That tastiness is helped thanks to Lipovsky, Stein, and cinematographer Christian Sebaldt's sharp visual sensibilities in framing these deaths. One supporting character, for instance, has their fate sealed while walking down the sidewalk in the background in a wide shot. That event is humorously juxtaposed against three temporarily oblivious characters debating the potential viability of Death as a slasher villain. The uber-precise blocking and lack of intrusive cuts render this moment a riot. Those savvy imagery-based inclinations extend to the fun use of IMAX cameras to capture every inch of the splattery mayhem.

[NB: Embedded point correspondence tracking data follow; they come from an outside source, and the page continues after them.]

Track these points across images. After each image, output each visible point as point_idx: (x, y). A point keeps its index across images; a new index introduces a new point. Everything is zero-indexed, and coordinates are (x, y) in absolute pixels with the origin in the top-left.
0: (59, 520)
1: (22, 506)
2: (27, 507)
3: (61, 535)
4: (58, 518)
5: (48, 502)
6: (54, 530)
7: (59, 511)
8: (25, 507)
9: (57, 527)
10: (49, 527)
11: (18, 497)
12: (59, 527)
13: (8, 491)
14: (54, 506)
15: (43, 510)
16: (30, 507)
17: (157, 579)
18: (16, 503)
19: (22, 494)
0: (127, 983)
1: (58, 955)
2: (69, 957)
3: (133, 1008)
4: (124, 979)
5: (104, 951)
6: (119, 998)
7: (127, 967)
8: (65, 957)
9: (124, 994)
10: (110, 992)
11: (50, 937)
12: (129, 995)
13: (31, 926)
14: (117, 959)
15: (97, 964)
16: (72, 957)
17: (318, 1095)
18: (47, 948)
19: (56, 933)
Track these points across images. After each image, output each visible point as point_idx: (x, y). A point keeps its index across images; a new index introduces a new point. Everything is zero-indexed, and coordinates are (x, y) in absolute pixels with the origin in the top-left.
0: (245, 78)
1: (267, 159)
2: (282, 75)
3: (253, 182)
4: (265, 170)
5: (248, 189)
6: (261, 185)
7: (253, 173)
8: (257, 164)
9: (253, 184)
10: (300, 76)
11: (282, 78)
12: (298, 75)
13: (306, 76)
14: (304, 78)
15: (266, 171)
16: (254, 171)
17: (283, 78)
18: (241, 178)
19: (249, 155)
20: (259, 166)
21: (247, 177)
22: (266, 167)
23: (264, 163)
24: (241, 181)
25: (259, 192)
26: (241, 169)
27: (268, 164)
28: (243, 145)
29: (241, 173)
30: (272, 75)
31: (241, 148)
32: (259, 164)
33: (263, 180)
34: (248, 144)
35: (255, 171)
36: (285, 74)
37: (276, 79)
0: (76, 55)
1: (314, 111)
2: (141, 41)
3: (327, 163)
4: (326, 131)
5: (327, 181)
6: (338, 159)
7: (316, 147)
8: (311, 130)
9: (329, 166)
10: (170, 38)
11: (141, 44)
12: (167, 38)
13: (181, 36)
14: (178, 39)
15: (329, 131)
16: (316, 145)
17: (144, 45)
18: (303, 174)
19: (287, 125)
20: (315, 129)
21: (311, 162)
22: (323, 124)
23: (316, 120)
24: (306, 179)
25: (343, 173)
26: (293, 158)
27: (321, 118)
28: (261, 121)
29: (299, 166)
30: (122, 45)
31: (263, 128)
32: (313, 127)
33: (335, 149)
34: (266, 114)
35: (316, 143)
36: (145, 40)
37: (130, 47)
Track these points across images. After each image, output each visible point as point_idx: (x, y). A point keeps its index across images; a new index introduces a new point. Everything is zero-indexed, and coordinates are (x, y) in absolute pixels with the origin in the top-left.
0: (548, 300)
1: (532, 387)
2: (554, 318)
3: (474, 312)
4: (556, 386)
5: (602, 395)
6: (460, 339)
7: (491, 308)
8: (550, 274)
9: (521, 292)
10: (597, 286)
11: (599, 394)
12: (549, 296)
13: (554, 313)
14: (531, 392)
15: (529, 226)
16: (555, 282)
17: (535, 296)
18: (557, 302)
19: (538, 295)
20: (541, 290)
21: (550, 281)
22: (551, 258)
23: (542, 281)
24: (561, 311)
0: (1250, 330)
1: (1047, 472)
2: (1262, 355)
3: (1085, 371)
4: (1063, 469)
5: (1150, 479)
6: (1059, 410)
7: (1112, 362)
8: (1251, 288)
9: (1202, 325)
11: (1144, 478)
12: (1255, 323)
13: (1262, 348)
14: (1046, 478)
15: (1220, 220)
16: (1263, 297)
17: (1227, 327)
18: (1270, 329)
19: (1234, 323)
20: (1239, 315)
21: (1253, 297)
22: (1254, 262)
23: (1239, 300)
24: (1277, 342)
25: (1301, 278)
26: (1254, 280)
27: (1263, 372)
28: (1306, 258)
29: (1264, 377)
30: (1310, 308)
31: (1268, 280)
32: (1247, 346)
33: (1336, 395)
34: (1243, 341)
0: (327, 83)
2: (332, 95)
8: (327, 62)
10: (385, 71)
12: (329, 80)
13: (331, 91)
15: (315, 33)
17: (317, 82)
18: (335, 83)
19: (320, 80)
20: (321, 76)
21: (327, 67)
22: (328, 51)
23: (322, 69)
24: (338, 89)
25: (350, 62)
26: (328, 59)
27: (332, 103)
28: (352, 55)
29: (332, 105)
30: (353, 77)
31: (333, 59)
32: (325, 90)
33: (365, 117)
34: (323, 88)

How darkly amusing to see tools previously used filming nature documentaries and Christopher Nolan movies on people’s heads exploding.
All these fun attributes belong specifically to Bloodlines in the context of the Final Destination franchise. It’s like Lipovsky & Stein and company looked at the past five movies and decided to make something that fulfilled all their untapped potential rather than a rigid retread. This feature’s even a standout entry from many horror movie legacy sequels from the last decade. Sure, the Bloodlines script also has an experienced older lady hiding out in isolated confines waiting for her traumatic past to resurface.
However, the innately limited lifespan of Final Destination protagonists means that Bloodlines can’t rely on this saga’s equivalent of Sydney Prescott or Laurie Strode to carry the day. This is a standalone feature with distinctly individual charms compared to the previous Final Destination entries. This especially manifests in the title’s imagery, which is chock-full of fun unique visual motifs like playful Dutch angles or juxtaposing the gnarliest deaths against brightly lit suburban confines. The directors of 2019’s live-action Kim Possible movie have done something nuttier than evading death. They made a sixth Final Destination feature deeply entertaining rather than a cashgrab. Forget offering hope to TobyMac. Maybe this means any long-running horror franchise can eventually reach its full creative potential…except for Insidious. There’s nothing worth salvaging from those dismal movies.
Sidenote: I couldn’t find a place to mention it in this review, but Tony Todd’s one scene in Bloodlines is tremendously moving. What an honor to see one of his last movie appearances on a massive IMAX screen. Horror cinema won’t be the same without this legend.